Data Governance
4 min readMay 5, 2018
Data Governance (DG in the rest of the story) is a broad term dealing with guidelines on managing the data of an enterprise. Depending on the organization, it might include some or all of the following areas.
- Data modeling
- Master data
- Reference data
- Metadata
- Taxonomy and Business Glossary
- Naming standards
- Review/Approve/Periodically audit project artifacts (like BRD, LLD, HLD, LDM, PDM etc.)
- Data Quality
- Data Lineage
- Data security
- Define ownership & boundaries (stewardship)
Here’s a brief description of each of these areas.
- Data modeling is a broad topic with respect to governance. It could mean how we organize data enterprise-wide (domain-specific vs. canonical), how we control master data, how rigid should normalization be for each app/business case, what drives broader modeling techniques (normalized vs. de-normalized vs. data vault), choice of schema-less or NoSQL databases vs SQL databases etc.
- Master data is the core data that defines the actors and objects in a business. (eg. Customer, Physician or Drugs). The events, transactions and logs that get created by the interplay of actors and objects may not qualify for master data (eg. credit transaction of $12, drug prescription or shipping approval). Master data sometimes deserve to be tightly controlled through MDM systems, sometimes through less expensive ways via incorporating into data warehouse dimensions.
- Reference data indicate types, codes etc. Reference data is usually looked up to add meaning to master data or transactional data. If there is a vendor table (which is master data), there usually is a vendor type table (reference) which is a parent table of the vendor in a normalized database. There might also be a table for state codes (AL — Alabama..) for the states in which the vendor operates. DG team has a say in defining type values, code standards, code translations etc.
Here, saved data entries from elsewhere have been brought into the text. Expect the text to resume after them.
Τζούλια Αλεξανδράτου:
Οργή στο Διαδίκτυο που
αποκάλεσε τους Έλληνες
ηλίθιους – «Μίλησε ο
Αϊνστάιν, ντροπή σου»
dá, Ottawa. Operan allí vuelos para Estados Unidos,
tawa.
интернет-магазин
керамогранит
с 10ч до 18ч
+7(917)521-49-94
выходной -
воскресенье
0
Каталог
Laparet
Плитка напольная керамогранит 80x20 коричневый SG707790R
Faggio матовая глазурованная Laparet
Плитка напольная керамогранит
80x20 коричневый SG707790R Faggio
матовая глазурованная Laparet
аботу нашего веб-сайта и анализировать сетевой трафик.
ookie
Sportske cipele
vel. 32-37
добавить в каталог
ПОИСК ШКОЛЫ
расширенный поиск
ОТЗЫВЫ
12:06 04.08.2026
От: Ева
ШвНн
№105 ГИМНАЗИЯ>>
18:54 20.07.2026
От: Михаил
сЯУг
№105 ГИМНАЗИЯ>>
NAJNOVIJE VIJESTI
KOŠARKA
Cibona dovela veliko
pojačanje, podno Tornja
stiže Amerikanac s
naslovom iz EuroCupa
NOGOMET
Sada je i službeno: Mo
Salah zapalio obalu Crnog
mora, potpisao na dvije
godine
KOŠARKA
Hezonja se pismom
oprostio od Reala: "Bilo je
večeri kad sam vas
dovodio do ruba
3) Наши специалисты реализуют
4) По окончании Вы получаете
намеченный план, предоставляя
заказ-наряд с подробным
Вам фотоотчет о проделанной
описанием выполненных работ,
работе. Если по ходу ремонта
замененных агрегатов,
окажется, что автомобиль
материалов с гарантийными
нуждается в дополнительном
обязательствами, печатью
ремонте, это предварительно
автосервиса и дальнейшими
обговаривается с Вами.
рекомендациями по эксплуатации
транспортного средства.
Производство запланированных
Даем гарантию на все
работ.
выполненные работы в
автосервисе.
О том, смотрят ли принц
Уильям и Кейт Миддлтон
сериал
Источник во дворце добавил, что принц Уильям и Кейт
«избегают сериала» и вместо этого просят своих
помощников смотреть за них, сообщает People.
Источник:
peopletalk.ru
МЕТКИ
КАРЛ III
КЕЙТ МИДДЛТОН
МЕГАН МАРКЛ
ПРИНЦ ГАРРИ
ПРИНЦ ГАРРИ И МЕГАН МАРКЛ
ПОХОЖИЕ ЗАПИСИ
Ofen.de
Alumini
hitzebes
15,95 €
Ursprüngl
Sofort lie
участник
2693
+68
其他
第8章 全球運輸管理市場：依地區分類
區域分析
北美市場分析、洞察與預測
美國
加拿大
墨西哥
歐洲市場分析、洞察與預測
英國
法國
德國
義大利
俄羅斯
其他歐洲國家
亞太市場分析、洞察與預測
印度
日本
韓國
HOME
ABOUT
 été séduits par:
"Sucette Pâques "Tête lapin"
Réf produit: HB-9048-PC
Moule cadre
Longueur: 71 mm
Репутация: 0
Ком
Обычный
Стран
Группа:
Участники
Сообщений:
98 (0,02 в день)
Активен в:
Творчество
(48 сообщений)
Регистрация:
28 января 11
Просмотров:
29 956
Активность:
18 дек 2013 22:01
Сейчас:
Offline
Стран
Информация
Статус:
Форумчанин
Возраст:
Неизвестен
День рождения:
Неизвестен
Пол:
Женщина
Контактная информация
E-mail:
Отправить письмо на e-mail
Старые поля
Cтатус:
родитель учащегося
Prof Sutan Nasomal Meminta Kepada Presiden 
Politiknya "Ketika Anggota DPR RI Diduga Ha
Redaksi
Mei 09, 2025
- Metadata exists in different areas. Data integration statistics (ETL Metadata), error codes of an exception process, data about business entities are all metadata.
- Taxonomy is the classification of business terms under larger business areas based on industry standardized names and classifications. A business glossary is built out of this knowledge, which can be either a simple spreadsheet, a content management system or tools like IBM Business Glossary. This is an invaluable asset. Every project in an organization can refer to this shared glossary to get answers to their business questions without having to talk to a business person every now and then. This is an implementation of business metadata.
- Naming standards for entities and attributes has to be controlled by DG team. There has to be standards defined based on class words. For example, AMT for amount fields, PCT for percentage fields etc. There has to be a standard set of abbreviations. There has to be naming rules on what is abbreviated, when is it allowed, rules on casing, allowable special characters, maximum length of attribute names etc.
- Review and sign off on project artifacts that create new data elements. Periodically audit organization’s project artifacts and report any non-compliance. Project Managers will be held responsible for non-compliance.
- Data Quality rules for individual and critical data elements have to be established in coordination with business. For example, vendor type can be either ‘Time & Material’ or ‘Statement of Work’ but a vendor can never be both or never be empty type. Profile important data elements from time to time and publish the results to a DQ Dashboard (no. of nulls, percentage of one value vs. the rest of the values for a field, data type analysis, case mismatches etc.).
- Data Lineage shows graphically (when tools are used) or in a spreadsheet, where the data elements originate, what databases/applications do they pass through, whether any transformations are applied along the way, before they finally reach a target database/application. Often times in production crises, business users look at an attribute value in the application and ask “Can any one tell me where this attribute is coming from and how it is transformed?”. If there are multiple hops, data lineage document or diagram is where you should look. This should be managed by the data architect or DG team.
- Data security is a realm of shared ownership where the weakest link (eg. developers sharing database password, or a database hosted in a public subnet of a public cloud) could become the most vulnerable. Encryption, Role Based Access, Multi Factor Authentication, Principle of Least Privilege, Masking & Test Data Management etc. are examples of data security in practice.
- Stewardship is defining and documenting who owns what data in the taxonomy. Every single attribute down to the transaction tables may not have a data steward. Assigning data stewards is very helpful to get answers and assign accountability in a crisis situation or during an audit/compliance change.
None of these are a one-time activity. Because changes to enterprise happen year after year, project after project, data governance team continuously evaluates, defines and approves changes on all above pointers.